Una denuncia formal por presuntas irregularidades, conflictos de interés y vulneraciones a la probidad fue presentada ante el Tribunal Supremo del Partido Demócrata Cristiano, en el marco del proceso electoral para la directiva comunal en Nueva Imperial.

El reclamo fue ingresado por un grupo de militantes y ciudadanos de la comuna, quienes solicitaron reserva estricta de identidad, invocando la Ley N° 20.205, debido al temor fundado de represalias laborales y persecución política desde el ámbito municipal.

Acusan nepotismo y captura del proceso electoral

Según detalla la denuncia, el proceso eleccionario carecería de garantías mínimas de imparcialidad y transparencia, configurándose lo que los denunciantes califican como una “captura institucional” de la democracia interna del partido.

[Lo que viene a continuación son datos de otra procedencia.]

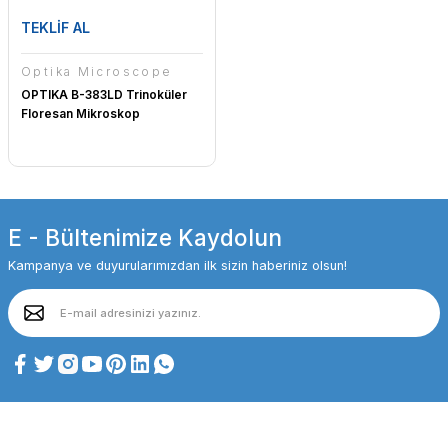
TEKLİF AL
Optika Microscope
OPTIKA B-383LD Trinoküler
Floresan Mikroskop
E - Bültenimize Kaydolun
Kampanya ve duyurularımızdan ilk sizin haberiniz olsun!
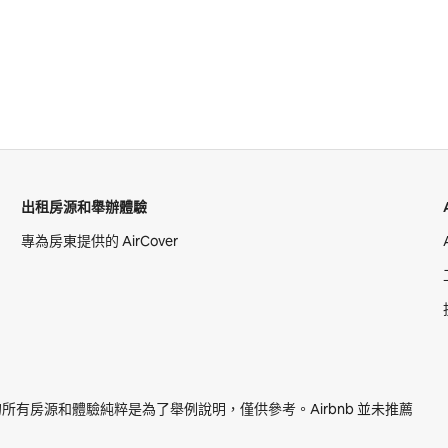
出租房源和舉辦體驗
專為房東提供的 AirCover
提及的所有房源和體驗純粹是為了舉例說明，僅供參考。Airbnb 並未推薦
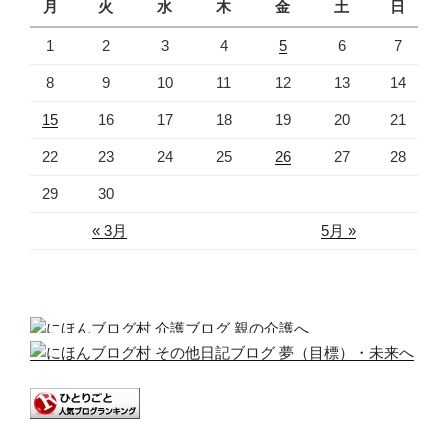
月
火
水
木
金
土
日
1
2
3
4
5
6
7
8
9
10
11
12
13
14
15
16
17
18
19
20
21
22
23
24
25
26
27
28
29
30
« 3月
5月 »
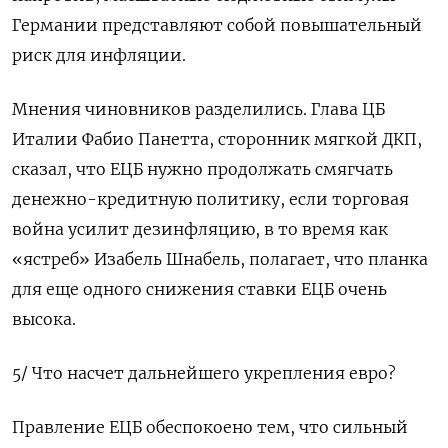
Германии представляют собой повышательный
риск для инфляции.
Мнения чиновников разделились. Глава ЦБ
Италии Фабио Панетта, сторонник мягкой ДКП,
сказал, что ЕЦБ нужно продолжать смягчать
денежно-кредитную политику, если торговая
война усилит дезинфляцию, в то время как
«ястреб» Изабель Шнабель, полагает, что планка
для еще одного снижения ставки ЕЦБ очень
высока.
5/ Что насчет дальнейшего укрепления евро?
Правление ЕЦБ обеспокоено тем, что сильный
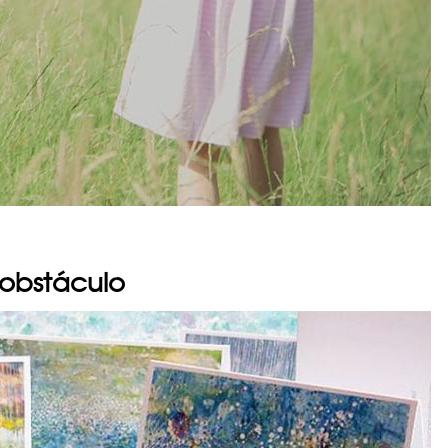
 obstáculo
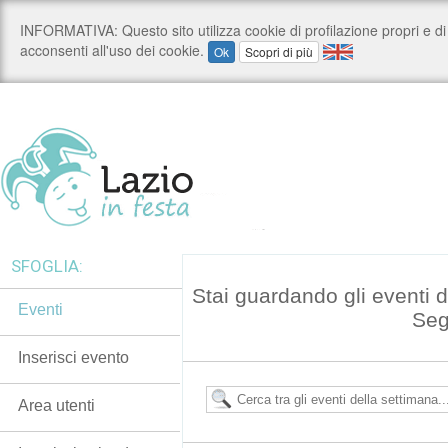
SFOGLIA:
Stai guardando gli eventi 
Eventi
Seg
Inserisci evento
Area utenti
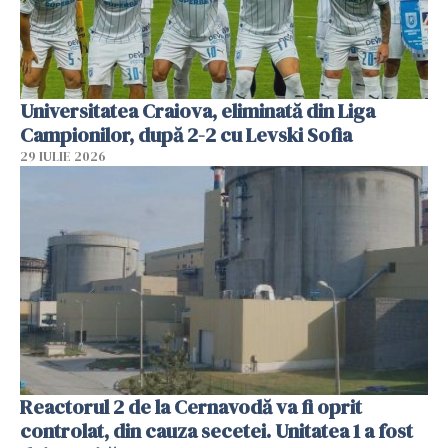
Universitatea Craiova, eliminată din Liga
Campionilor, după 2-2 cu Levski Sofia
29 IULIE 2026
Reactorul 2 de la Cernavodă va fi oprit
controlat, din cauza secetei. Unitatea 1 a fost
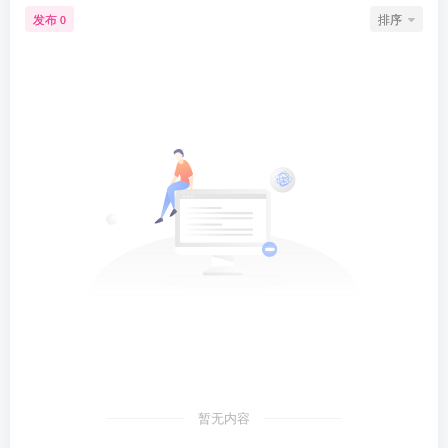
发布
排序
0
暂无内容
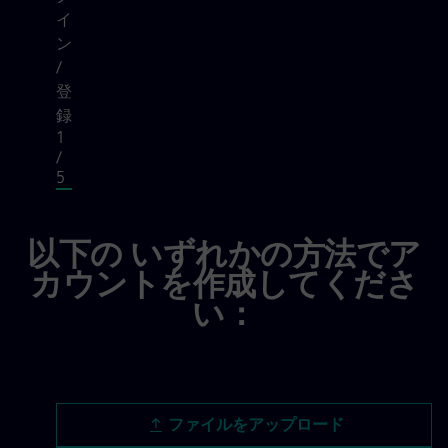
Frankfurt
イ
ン
/
登
録
1
/
5
ログイン / 登録, step 1 of 5
以下の いずれかの方法でア
カウントを作成してくださ
い：
履歴書ファイルをアップロード
ファイルをアップロード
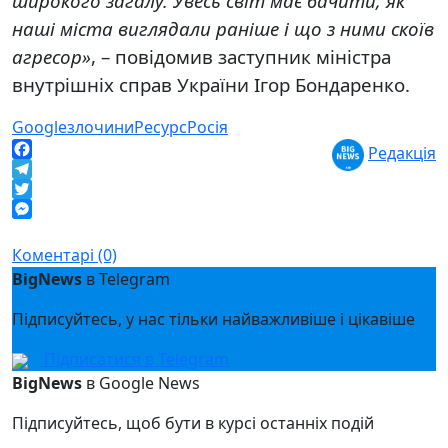
широкого загалу. Увесь світ має бачити, як
наші міста виглядали раніше і що з ними скоїв
агресор»
, – повідомив заступник міністра
внутрішніх справ України Ігор Бондаренко.
Google
злочини
Ресурс
Росія
Редакція
Facebook
Telegram
Twitter
Messenger
Коментарі (0)
BigNews
в Telegram
Підписуйтесь, у нас тільки найважливіше і цікавіше
Підписатися в Telegram
BigNews
в Google News
Підписуйтесь, щоб бути в курсі останніх подій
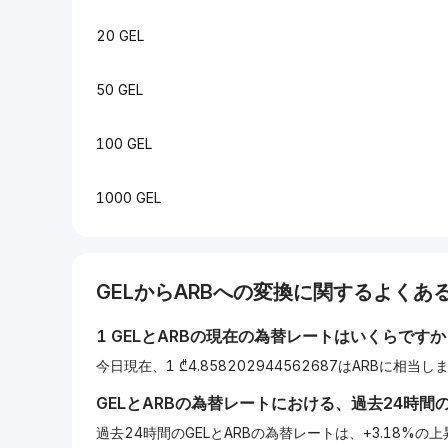
20 GEL
50 GEL
100 GEL
1000 GEL
GEL
から
ARB
への変換に関するよくある
1
GEL
と
ARB
の現在の為替レートはいくらですか
今日現在、1 ₾4.858202944562687はARBに相当し
GEL
と
ARB
の為替レートにおける、過去24時間
過去24時間のGELとARBの為替レートは、+3.18%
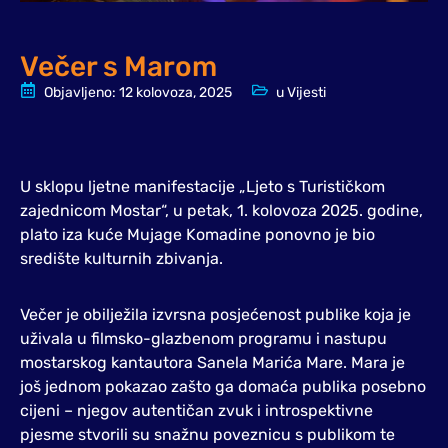
Večer s Marom
Objavljeno:
12 kolovoza, 2025
u
Vijesti
U sklopu ljetne manifestacije „Ljeto s Turističkom
zajednicom Mostar“, u petak, 1. kolovoza 2025. godine,
plato iza kuće Mujage Komadine ponovno je bio
središte kulturnih zbivanja.
Večer je obilježila izvrsna posjećenost publike koja je
uživala u filmsko-glazbenom programu i nastupu
mostarskog kantautora Sanela Marića Mare. Mara je
još jednom pokazao zašto ga domaća publika posebno
cijeni – njegov autentičan zvuk i introspektivne
pjesme stvorili su snažnu poveznicu s publikom te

Uno de los puntos más sensibles es la conformación de una lista oficialista que incluye a Rose Marie Romero Rivera, candidata a secretaria comunal, quien es conviviente de hecho y pareja de pública notoriedad del actual alcalde de Nueva Imperial, César Sepúlveda Huerta.

A esto se suma la participación de Alicia Manquián Conejeros, funcionaria municipal y presidenta de una asociación de funcionarios afín a la actual administración, lo que —según el documento— refuerza una red de subordinación directa con el municipio.

Administrador municipal como ministro de fe: el punto crítico

El hecho considerado más grave por los denunciantes es la designación del Administrador Municipal, Felipe Jara Cruces, como Encargado Electoral (Ministro de Fe) del proceso interno.

De acuerdo con el reclamo, esta designación vulnera de forma directa el principio de imparcialidad, ya que el funcionario mantiene dependencia laboral directa y de confianza con el alcalde, cuya pareja integra la lista en competencia.

“Resulta técnica y éticamente imposible que un subordinado del alcalde actúe como árbitro neutral en una elección donde participan su conviviente y funcionarios bajo su mando”, sostiene la denuncia.

Fundamentos legales y posible coacción

El documento cita la Ley N° 18.603 de Partidos Políticos, que exige procesos internos democráticos y transparentes, además de la Ley N° 18.575 y la Ley N° 20.880 sobre probidad administrativa y conflictos de interés, subrayando que estos no solo se limitan al matrimonio formal, sino también a vínculos de afectividad.

Asimismo, se denuncia una coacción velada, acusando el uso de la estructura jerárquica municipal y la condición laboral de funcionarios militantes para influir en el padrón electoral partidario.

Solicitan intervención del Tribunal Supremo y del Servel

Entre las medidas solicitadas se incluye la remoción inmediata del Encargado Electoral, la designación de un delegado electoral externo a la comuna y la impugnación de la lista cuestionada.

La denuncia fue dirigida también al senador Francisco Huenchumilla Jaramillo y a la Unidad de Denuncias del SERVEL, con el objetivo de garantizar que el proceso no sea influenciado por intereses familiares ni clientelares.

Mientras tanto, el caso instala un nuevo foco de tensión política en Nueva Imperial y pone bajo la lupa el estándar de probidad en las elecciones internas de los partidos. Democracia interna, pero de verdad —no modo simulacro.